The deception carried out on India’s tribals is so massive that it belies explanation on the human scale, a scale that surpasses reason and empathy, justice and logic. The narrative voice tells us that “…from now on they will wait in their suffering and in evil times for that shadow, otherwise this deception cannot be humanly explained”. (p. 193) Read attentively, the key phrase here seems to be “otherwise this deception cannot be humanly explained”. Here we see Devi bring the supposed supernatural aspect of the sighting of the pterodactyl into the human frame. This is hardly an embrace of the impossibility of representation, nor a rejection of humanism, but intense love for it, and for the possibilities inherent in it for both this gigantic deception as well as for offering explanations that are within human grasp, explanations that have to do with structures of power and the systems of inequality built into them.

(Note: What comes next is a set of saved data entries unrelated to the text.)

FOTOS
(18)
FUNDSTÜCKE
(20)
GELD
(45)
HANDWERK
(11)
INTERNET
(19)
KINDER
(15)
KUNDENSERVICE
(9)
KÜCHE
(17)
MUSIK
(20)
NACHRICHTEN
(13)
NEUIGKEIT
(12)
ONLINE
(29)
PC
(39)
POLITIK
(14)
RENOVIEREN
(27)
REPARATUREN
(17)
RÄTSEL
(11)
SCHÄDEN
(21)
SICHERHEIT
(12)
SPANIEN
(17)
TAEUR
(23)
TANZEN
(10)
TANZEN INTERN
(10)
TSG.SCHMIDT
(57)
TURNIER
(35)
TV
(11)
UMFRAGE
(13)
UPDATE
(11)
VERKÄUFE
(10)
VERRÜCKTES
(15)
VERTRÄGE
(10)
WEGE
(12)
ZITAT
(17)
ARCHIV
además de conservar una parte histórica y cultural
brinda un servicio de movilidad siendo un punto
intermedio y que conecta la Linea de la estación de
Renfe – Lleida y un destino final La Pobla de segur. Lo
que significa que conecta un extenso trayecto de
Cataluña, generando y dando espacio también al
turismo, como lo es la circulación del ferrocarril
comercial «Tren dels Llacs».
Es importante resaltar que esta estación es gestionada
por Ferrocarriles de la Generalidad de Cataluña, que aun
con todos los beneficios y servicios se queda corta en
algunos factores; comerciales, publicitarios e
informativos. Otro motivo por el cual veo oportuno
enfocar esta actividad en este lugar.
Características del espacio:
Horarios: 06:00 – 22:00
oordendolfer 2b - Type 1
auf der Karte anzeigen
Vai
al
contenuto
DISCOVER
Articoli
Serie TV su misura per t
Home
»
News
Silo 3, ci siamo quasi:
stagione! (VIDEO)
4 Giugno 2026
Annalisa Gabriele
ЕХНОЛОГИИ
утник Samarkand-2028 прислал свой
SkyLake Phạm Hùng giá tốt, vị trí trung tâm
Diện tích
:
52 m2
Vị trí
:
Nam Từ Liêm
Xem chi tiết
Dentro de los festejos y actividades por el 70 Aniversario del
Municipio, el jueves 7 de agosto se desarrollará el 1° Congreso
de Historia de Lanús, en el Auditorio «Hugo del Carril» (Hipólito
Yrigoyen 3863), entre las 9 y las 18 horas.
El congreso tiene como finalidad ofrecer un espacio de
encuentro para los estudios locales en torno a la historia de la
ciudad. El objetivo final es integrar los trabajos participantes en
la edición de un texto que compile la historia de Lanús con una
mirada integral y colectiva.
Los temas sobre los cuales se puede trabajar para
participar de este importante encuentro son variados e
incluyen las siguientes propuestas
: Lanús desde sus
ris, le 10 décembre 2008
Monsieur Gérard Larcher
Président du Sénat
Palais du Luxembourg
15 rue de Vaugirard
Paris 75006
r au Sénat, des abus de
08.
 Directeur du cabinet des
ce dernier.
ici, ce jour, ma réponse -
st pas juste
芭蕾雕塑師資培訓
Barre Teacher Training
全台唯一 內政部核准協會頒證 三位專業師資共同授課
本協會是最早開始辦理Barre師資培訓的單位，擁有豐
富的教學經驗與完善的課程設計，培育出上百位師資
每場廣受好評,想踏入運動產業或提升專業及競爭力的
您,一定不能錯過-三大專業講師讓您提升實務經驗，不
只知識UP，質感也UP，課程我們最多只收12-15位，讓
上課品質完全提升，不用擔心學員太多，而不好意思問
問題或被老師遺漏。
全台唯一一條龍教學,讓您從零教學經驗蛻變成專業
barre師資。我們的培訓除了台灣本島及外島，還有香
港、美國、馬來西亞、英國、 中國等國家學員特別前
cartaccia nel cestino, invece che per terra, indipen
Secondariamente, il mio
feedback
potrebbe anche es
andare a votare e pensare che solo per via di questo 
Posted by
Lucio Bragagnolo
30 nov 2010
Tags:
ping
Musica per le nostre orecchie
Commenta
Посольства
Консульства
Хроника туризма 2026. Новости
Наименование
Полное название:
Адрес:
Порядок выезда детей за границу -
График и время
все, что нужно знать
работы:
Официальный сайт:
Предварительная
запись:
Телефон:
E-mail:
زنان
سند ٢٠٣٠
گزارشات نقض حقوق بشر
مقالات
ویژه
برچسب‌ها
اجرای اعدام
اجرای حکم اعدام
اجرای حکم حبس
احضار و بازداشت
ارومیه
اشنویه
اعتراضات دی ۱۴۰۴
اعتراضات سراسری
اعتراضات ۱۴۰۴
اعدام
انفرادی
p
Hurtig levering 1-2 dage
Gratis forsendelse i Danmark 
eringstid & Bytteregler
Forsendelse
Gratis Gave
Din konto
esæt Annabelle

It is important to note here that the narrative voice is not the same as Puran’s. It establishes distance between Puran the intellectual and Devi the writer for whom, as Spivak puts it in a statement that does not register in her own critical assessment, “the tribal and the non-tribal must pull together, both in the nation, conjuring against the State”. If postcolonial theory has theorised endlessly the impossibility of grasping subaltern consciousness, Devi’s story offers a strong riposte. Puran may be the alienated intellectual (although how relative that term is), but Bikhia is the subaltern artist. It is their encounter with each other, their visioning of the creature as a form of mystery that is also a solidarity, that opens up the limits of the politics of representation. Bikhia as artist of the cave drawings and as keeper of the deity resists the state-led or capitalist appropriation of tribal art—in restoring magic, in making primitive art precisely not collectable (there are lines in the story about art as a possible venue for adivasi subsistence), in questioning the boundary of the artisanal object and of primitive art as magical, Bikhia emerges as the adivasi artist who can best challenge the politics of representation in postcolonial India. His refusal to explain his drawings, the magical materialization of it in bodily form that is subject to death, can be read as a refusal not necessarily of representation but of commodification, a gesture that is of a piece with the generalised mourning in the village and its collective refusal of state-led dispensations (of extra-politics, perhaps). Bikhia’s art then is also suggestive of art as labour of a collectivity. As the narrative voice records: “Now something has happened that is their very own, a thing beyond the reach of the understanding and grasp and invasion and plunder of the outsider”. (p. 193). But Puran’s love for Pirtha (the antithesis of “invasion and plunder of the outsider”) means that he “cannot remain a distant spectator anywhere in life”. Although in the end, “A truck comes by. Puran raises his hand. Steps up”, we can envision the change that Puran has undergone in his consciousness and in his solidarities. And the adivasis of Pirtha have successfully mobilised myth as a critique of postcolonial rapacity, as historical explanation.